Do you believe it is responsible to take a 32-hour, non-soloed
student pilot into weather that is BELOW IFR MINIMUMS?
I have a friend who's a lapsed student pilot (I don't recall if he's
soloed yet). He'd like to come along sometime when I shoot approaches
in LIFR, so he can see what it's like. (I'm not an instructor.) I
don't think it'd be irresponsible to take him along. Do you?
Will you sit right seat? Will you take off if the weather is BELOW
MINIMUMS?
No, you're right, I wouldn't take off then. I'd want to be able to approach
and land if a mechanical problem became apparent shortly after takeoff. On
the other hand, their takeoff was uneventful, so that danger didn't
materialize. When they flew the approach, in the absence of any mechanical
problem, below-minimum visibility should not have been dangerous; it should
just have prompted a missed approach. In fact, though, they crashed a mile
or two from the field--long before below-minimum visibility should have been
a factor at all. So even if taking off under those conditions was
irresponsible, that particular irresponsibility was arguably not
contributory to the accident, as things turned out.

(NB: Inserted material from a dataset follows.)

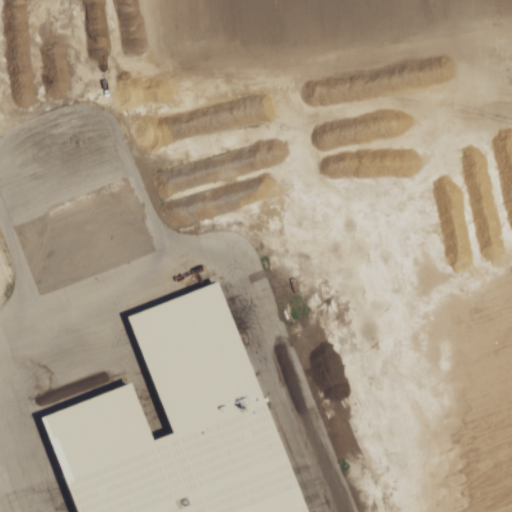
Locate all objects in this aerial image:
landfill: (315, 20)
building: (174, 420)
building: (182, 421)
road: (13, 475)
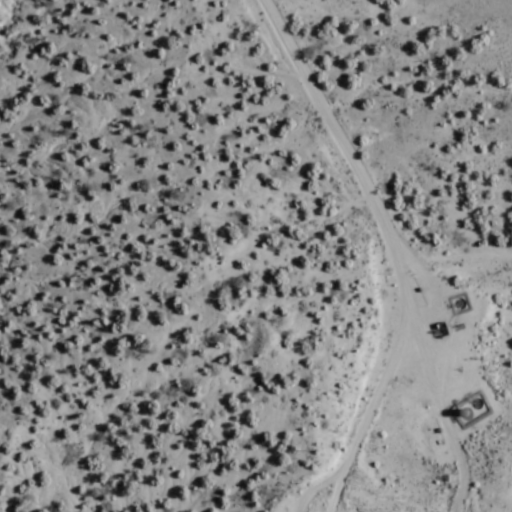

And no, admittedly I'm not going to sit in the right seat or let my friend
fly. I have no experience giving instruction or flying from the right seat.
I don't know how if that would be particularly difficult for an experienced
instructor to do. But from the reports I've seen, we don't know if the
student was flying the approach at all; the NTSB report doesn't even say who
was sitting where. It's conceivable that for the return leg, the instructor
was sitting in the left seat and the student was just along for the ride.